Deep neural networks and their training process rely on multi variable calculus, this is nowhere near a new type of mathematics.


>JavaScript developers were often less trusted or harder to find.

Everyone and their mother writes in JavaScript nowadays. It’s gotten to be a bubble waiting to burst at this point.


The whole point of this notation is to describe limiting behavior, the true value of N isn’t important in the slightest.


That is actually my point. Remember the goal is to nub an array into a set.

Perfect hash tables where there are no collisions are O(1) but they're not suitable for casual use, you need to guarantee your data set never collides hash buckets. That is why most implementations of "maps" in programming languages map to very wide trees after a certain size. A common example is HAMTs (Bagwell is famois for these).

They're flexible and perform well on modern hardware for arbitrary key lookiup.
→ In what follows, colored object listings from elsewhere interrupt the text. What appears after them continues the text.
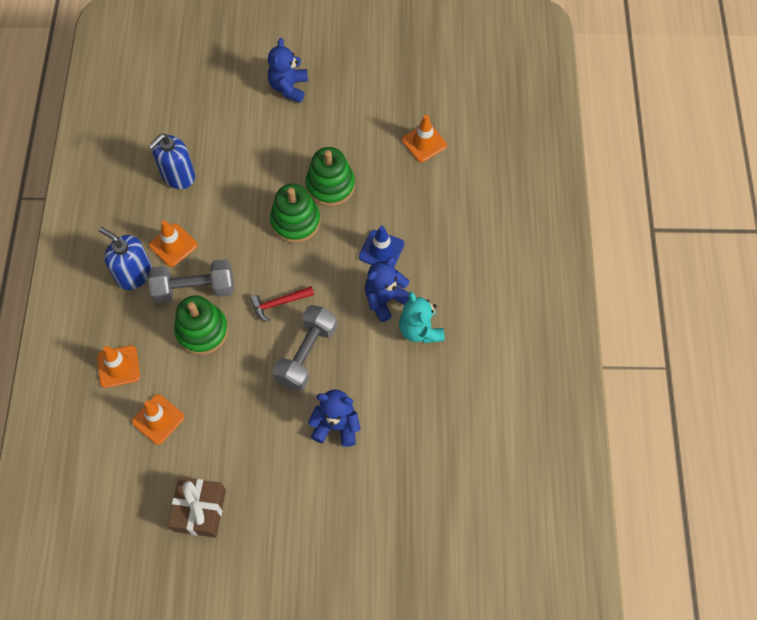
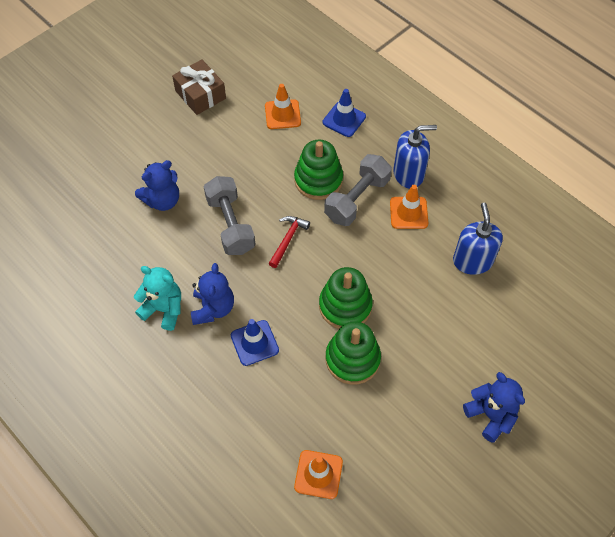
camera: 135 degrees right, 5 degrees down
(118, 366) = (344, 119): orange traffic cone -> blue traffic cone

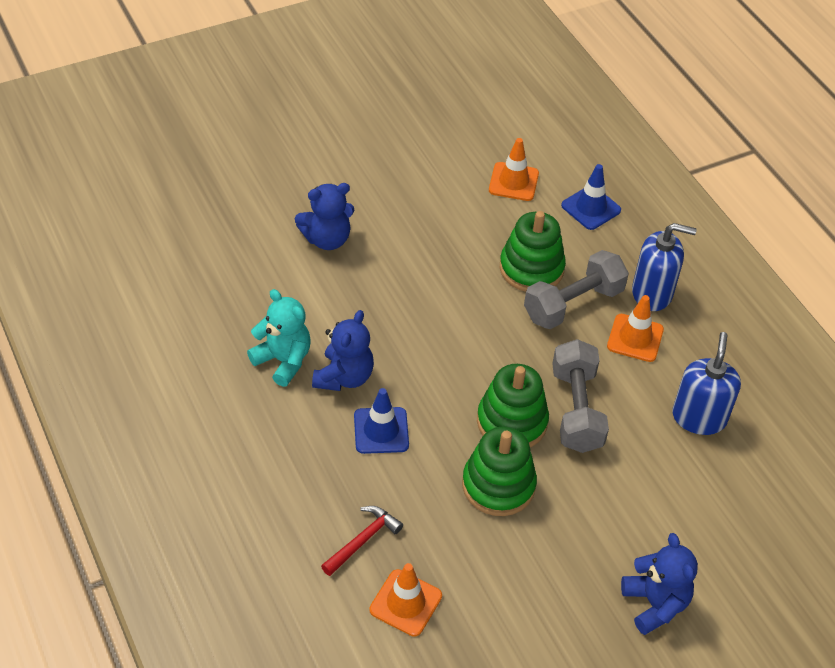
camera: 15 degrees right, 10 degrees down
(200, 95) = (418, 133): brown gift -> none
(230, 224) = (401, 289): grey dumbbell -> grey dumbbell (576, 410)
(288, 239) = (467, 326): red hammer -> red hammer (363, 540)

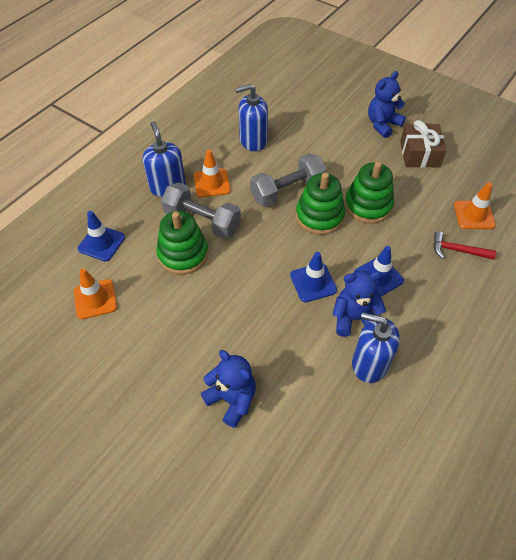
camera: 115 degrees left, 5 degrees up
(283, 361) = (369, 363): turquoise teddy bear -> blue soap dispenser
(415, 364) = (313, 282): none -> blue traffic cone
(562, 614) = (419, 154): none -> brown gift

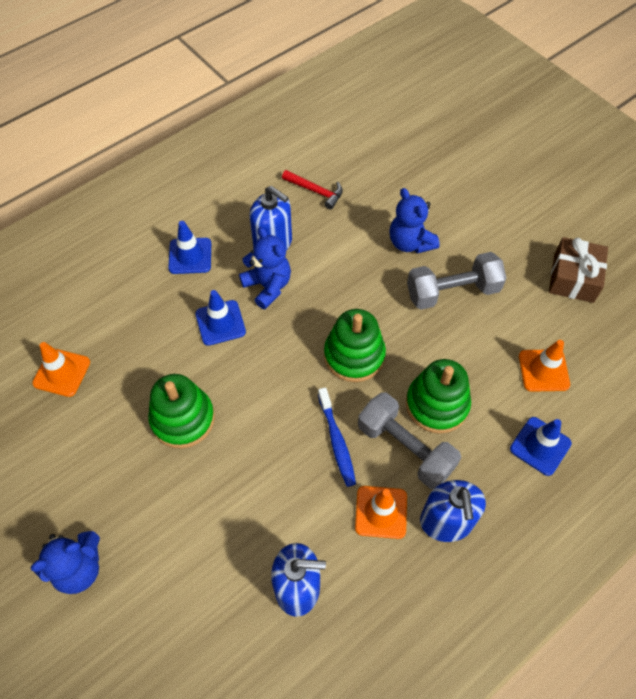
camera: 165 degrees left, 5 degrees up
(253, 215) = (337, 441): none -> blue toothbrush
(287, 191) = (278, 470): grey dumbbell -> grey dumbbell (452, 292)
(313, 282) = (294, 333): blue traffic cone -> blue traffic cone (190, 256)
(319, 216) = (252, 418): green stacking toy -> green stacking toy (354, 355)
(354, 318) = (268, 286): blue teddy bear -> blue teddy bear turned 135 degrees counterclockwise
(419, 154) = (61, 490): brown gift -> brown gift (573, 278)
(457, 250) = (114, 332): red hammer -> red hammer (316, 191)

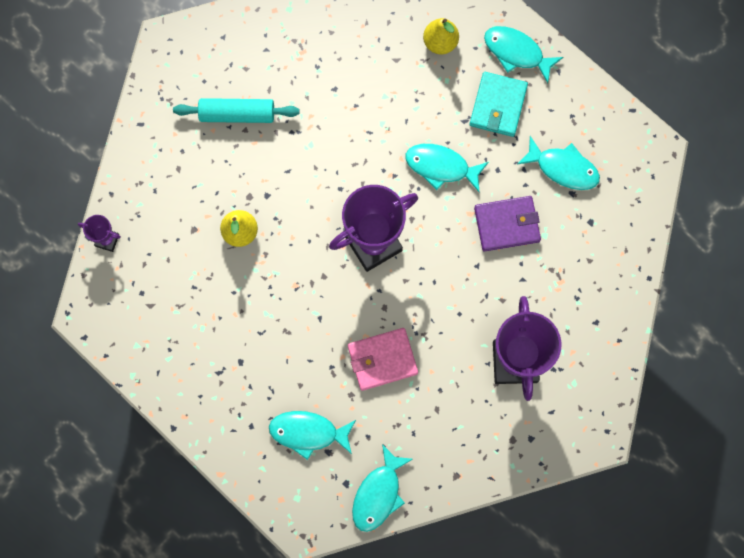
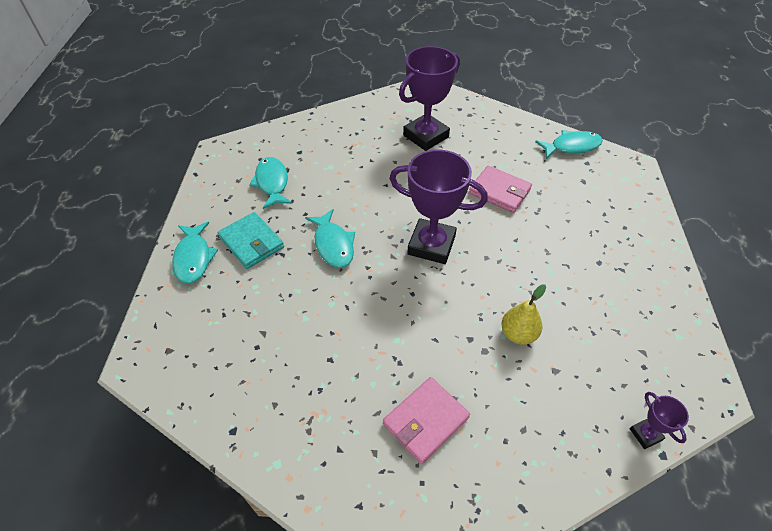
camera: 130 degrees left, 25 degrees down
(237, 114) = (425, 421): turquoise rolling pin -> pink wallet
(308, 432) = (587, 197): turquoise fish -> none
(440, 43) = (222, 312): yellow pear -> none
(498, 106) = (251, 242): turquoise wallet -> turquoise wallet turned 75 degrees clockwise
(506, 224) = (341, 187): purple wallet -> none

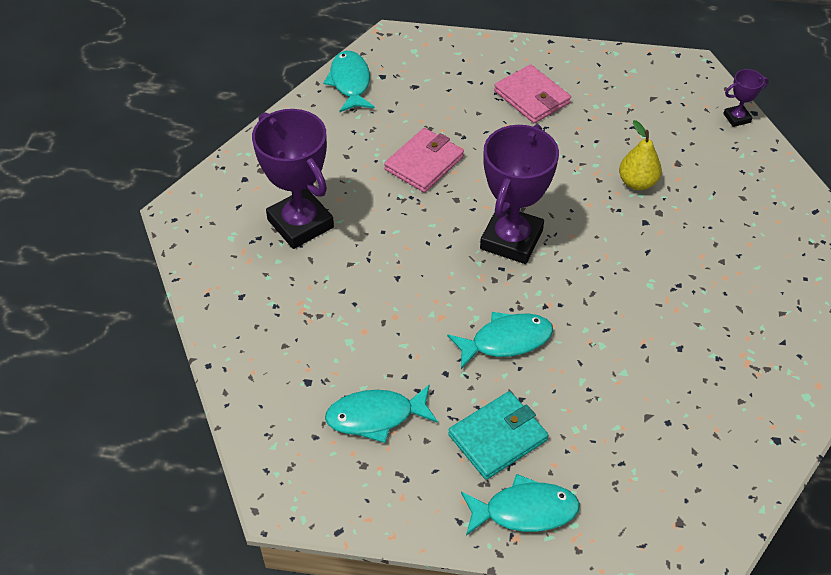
camera: 85 degrees left, 0 degrees up
(425, 421) = (743, 269): pink wallet -> pink wallet (532, 97)

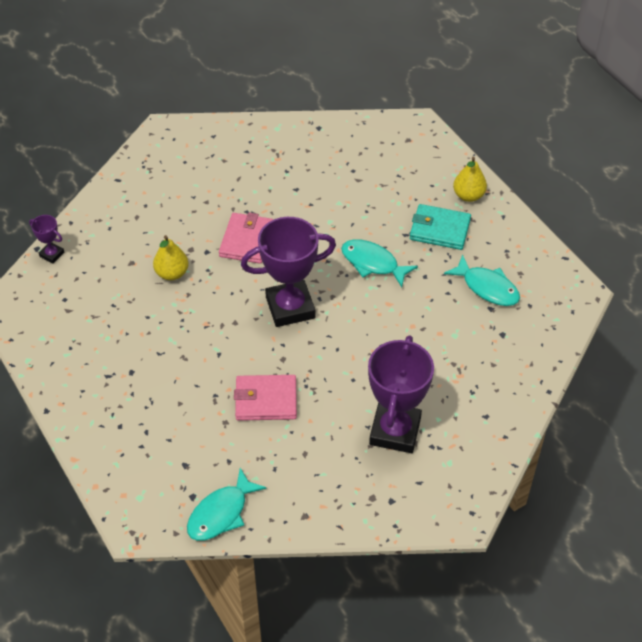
camera: 130 degrees left, 0 degrees up
(524, 510) = (468, 195): turquoise fish -> yellow pear
(532, 97) = (131, 381): pink wallet -> pink wallet (246, 240)

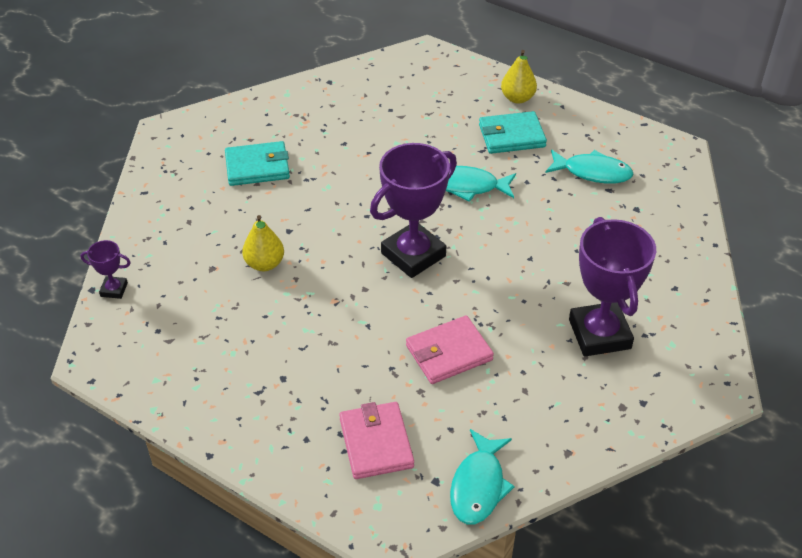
camera: 25 degrees left, 5 degrees down
(215, 187) = (257, 167): none -> turquoise wallet
(246, 240) = (325, 206): pink wallet -> pink wallet (376, 443)

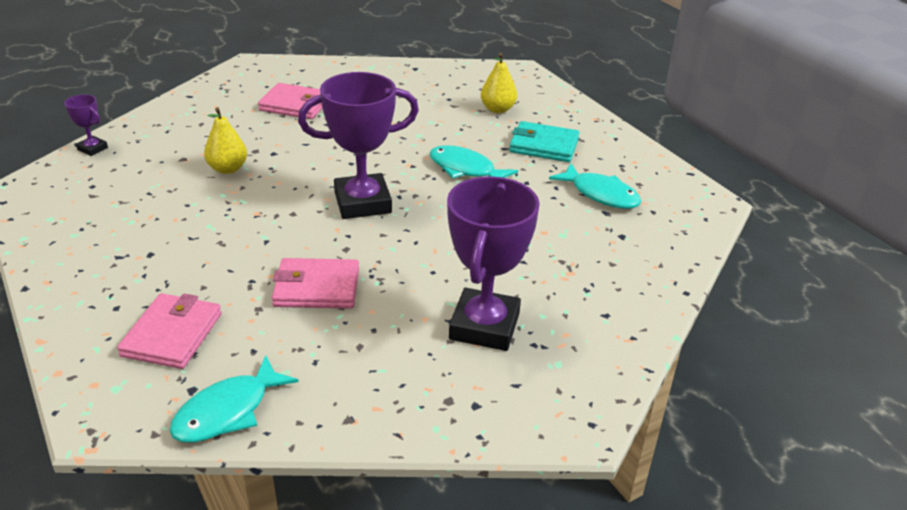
camera: 25 degrees right, 10 degrees down
(257, 167) = (295, 105): turquoise wallet -> pink wallet
(517, 98) = (575, 121): yellow pear -> yellow pear (497, 109)

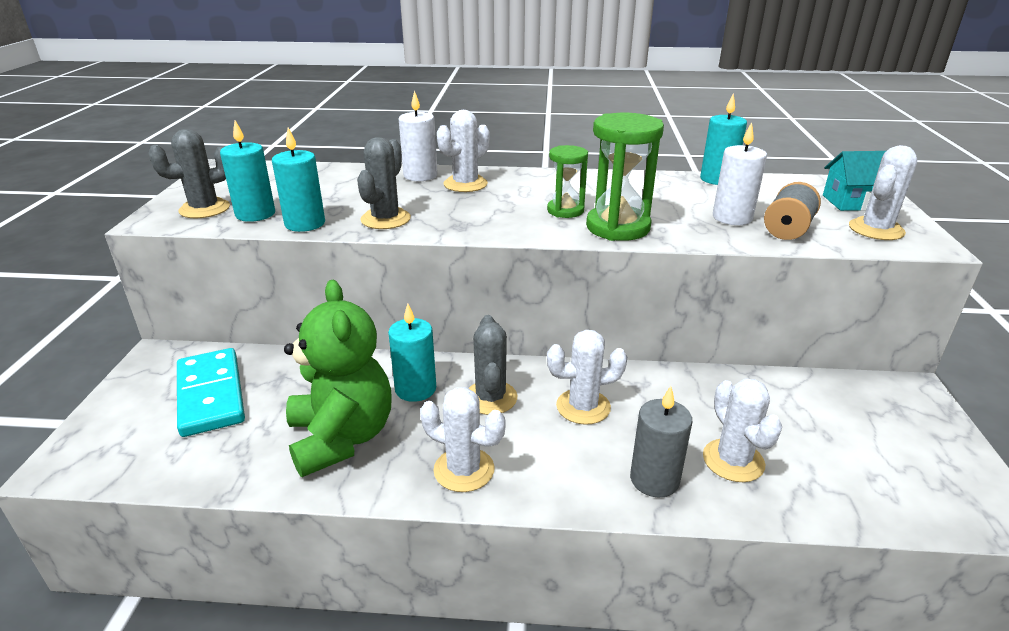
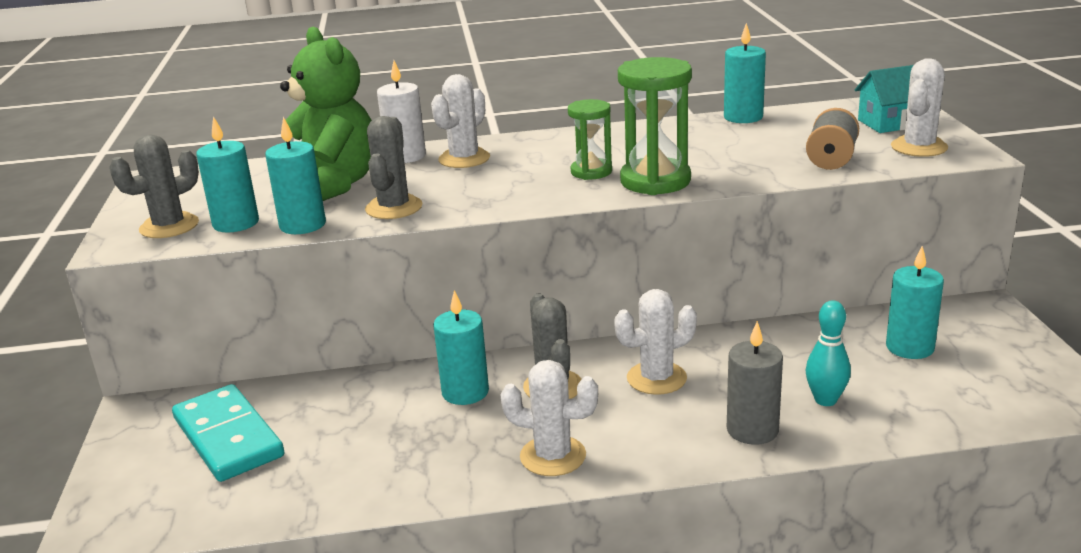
camera: 10 degrees left, 5 degrees down
(342, 437) = (405, 451): green teddy bear -> green teddy bear (332, 186)
(732, 218) = (771, 155): white candle -> none
(733, 460) = (825, 400): white cactus -> turquoise bowling pin
(828, 419) = (909, 347): none -> turquoise candle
If your constant time hash tables is taken to the worst case (as we do in O analysis) then that operation would collide with the same bucket and require a potentially full linear search of the data every time to see if it places into your oversubscribed bucket. That's O(n^2).

You could make it better by sorting on insert. That's O(n log n) because it's comparison based.

I've provided a much better solution and links to code that does it. Maps and hash tables don't solve this problem any better than just sorting the array.

It's worth noting that if we're ignoring preprocessing and the domain is well-constrained, we could probably make O(1) to do a bunch of these ops in bulk if we really wanna go off the deep end. But that's cheating because we'd be ignoring construction costs, as you are here.